Le Sénat a voté contre le budget 2014. Il s'oppose régulièrement au gouvernement : le Sénat creuse-t-il sa tombe ?

"Nous avons pris acte que nous n'avons plus de majorité au Sénat. La plupart des textes sont rejetés, parfois à l'unanimité comme le texte sur les retraites. Il faut en tenir compte dans notre comportement et peut-être aussi dans les méthodes d'élaboration des lois, en terme de lois fondamentales, mais l'urgence n'est pas là aujourd'hui."

 

Ca n'a aucune importance, le budget sera voté à l'Assemblée ?

"Vous connaissez la règle : c'est l'Assemblée Nationale qui a le dernier mot."

A 10h30, vous serez reçu à Matignon par le Premier ministre pour sa remise à plat fiscale. A quoi voulez-vous aboutir ?

"Vous dites SA réforme fiscale : non. La méthode utilisée, avec la concertation qui est organisée, avec les organisations syndicales, patronales, salariales, ce ne sera pas la réforme de Jean-Marc Ayrault ! C'est une réforme que l'on veut faire partager. Je ne donne pas le résultat avant qu'on ait sifflé le coup d'envoi. Le coup d'envoi, c'est la première phase de concertation. Là encore, je pense qu'il nous faudra quelques mois, on évoque généralement mai ou juin, pour arriver à des propositions concrètes qui fixeront le cap pour y arriver en fin de mandat comme l'a dit le Président de la République, avec les premières mesures qui seraient prises dès la loi de finance de la fin 2014."

 

Donc ce serait peut-être pour le prochain gouvernement...

"Ce n'est pas moi qui fait ou défait les gouvernements, c'est le Président de la République jusqu'à nouvel ordre."

Les Français sont persuadés que la réforme fiscale n'aura pas lieu...

"Je pense qu'ils se trompent ! Je pense que les Français doivent faire confiance dans la volonté de changer notre fiscalité. Ce ne sera pas le grand soir. On a déjà changé beaucoup de choses. Il y aura encore des choses à changer, bien entendu. Nicolas Canteloup a parlé tout à l'heure de la retenue à la source comme d'une singularité marseillaise : je vous signale que la France est le seul pays en Europe à ne pas la pratiquer."

On peut retenir l'idée ?

"Personnellement je retiens l'idée mais elle est actuellement débattue dans le cadre des réflexions que l'on a."

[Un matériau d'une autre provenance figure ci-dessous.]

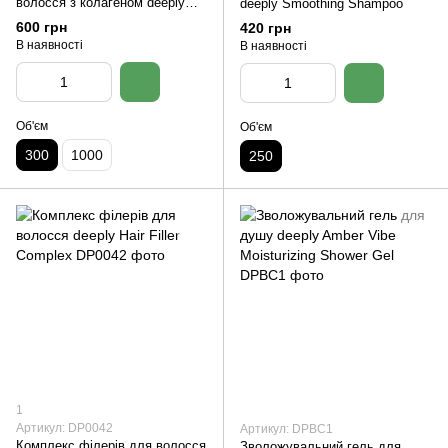
волосся з колагеном deeply
deeply Smoothing Shampoo
collageno hydrating hair mask
600 грн
420 грн
300 мл
В наявності
В наявності
Об'єм
Об'єм
300
1000
250
1
Артикул: DP0042
Артикул: DPBC1
Комплекс філерів для волосся
Зволожувальний гель для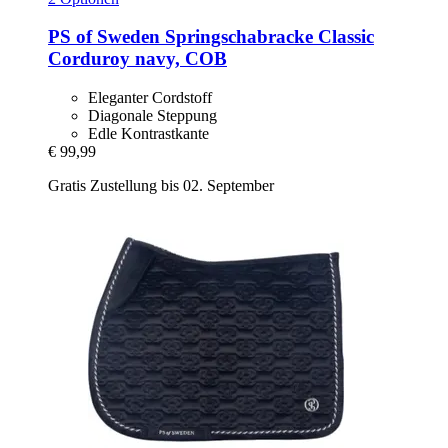
PS of Sweden
Springschabracke Classic
Corduroy navy, COB
Eleganter Cordstoff
Diagonale Steppung
Edle Kontrastkante
€ 99,99
Gratis Zustellung bis 02. September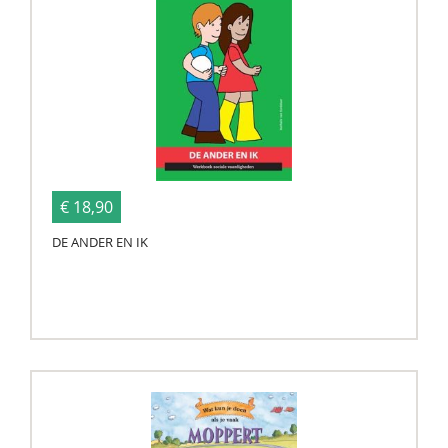
€ 18,90
DE ANDER EN IK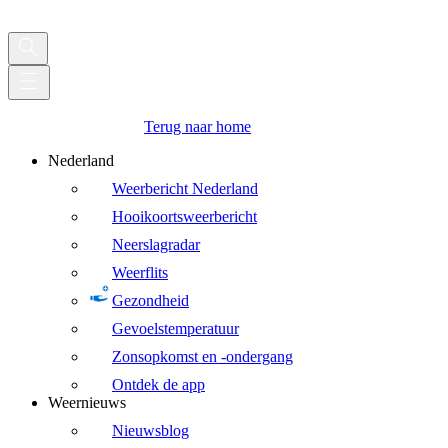
Terug naar home
Nederland
Weerbericht Nederland
Hooikoortsweerbericht
Neerslagradar
Weerflits
Gezondheid
Gevoelstemperatuur
Zonsopkomst en -ondergang
Ontdek de app
Weernieuws
Nieuwsblog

Michel Sapin est plutôt favorable à une CSG qui évoluerait en fonction des revenus. Il parait que l'Elysée n'a pas apprécié, et vous ?

"Moi j'aime beaucoup Michel Sapin."

"Je me suis prononcé pour un rapprochement de ces deux impôts, je l'ai même écrit sur mon blog !"

 

Lequel d'entre vous, quel que ce soit son rang, peut s'exclamer : "Françaises, Français, nous allons baisser vous impôts ?"

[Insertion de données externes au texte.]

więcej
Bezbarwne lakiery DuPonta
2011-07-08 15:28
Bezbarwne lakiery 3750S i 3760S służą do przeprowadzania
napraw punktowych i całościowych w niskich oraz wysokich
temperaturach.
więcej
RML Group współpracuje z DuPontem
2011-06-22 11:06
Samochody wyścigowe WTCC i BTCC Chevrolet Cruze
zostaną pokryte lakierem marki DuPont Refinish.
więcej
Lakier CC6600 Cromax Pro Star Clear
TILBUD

"Nous allons surtout baisser la dépense publique. C'est l'objectif dont on ne parle pas suffisamment. Nous l'avons déjà fait, nous continuons à le faire dans le budget en cours d'examen. Parmi les propositions que nous allons faire, il y aura des propositions qui aussi concerneront non pas seulement la réforme des impôts mais aussi la maîtrise des dépenses et la diminution de la dépense publique."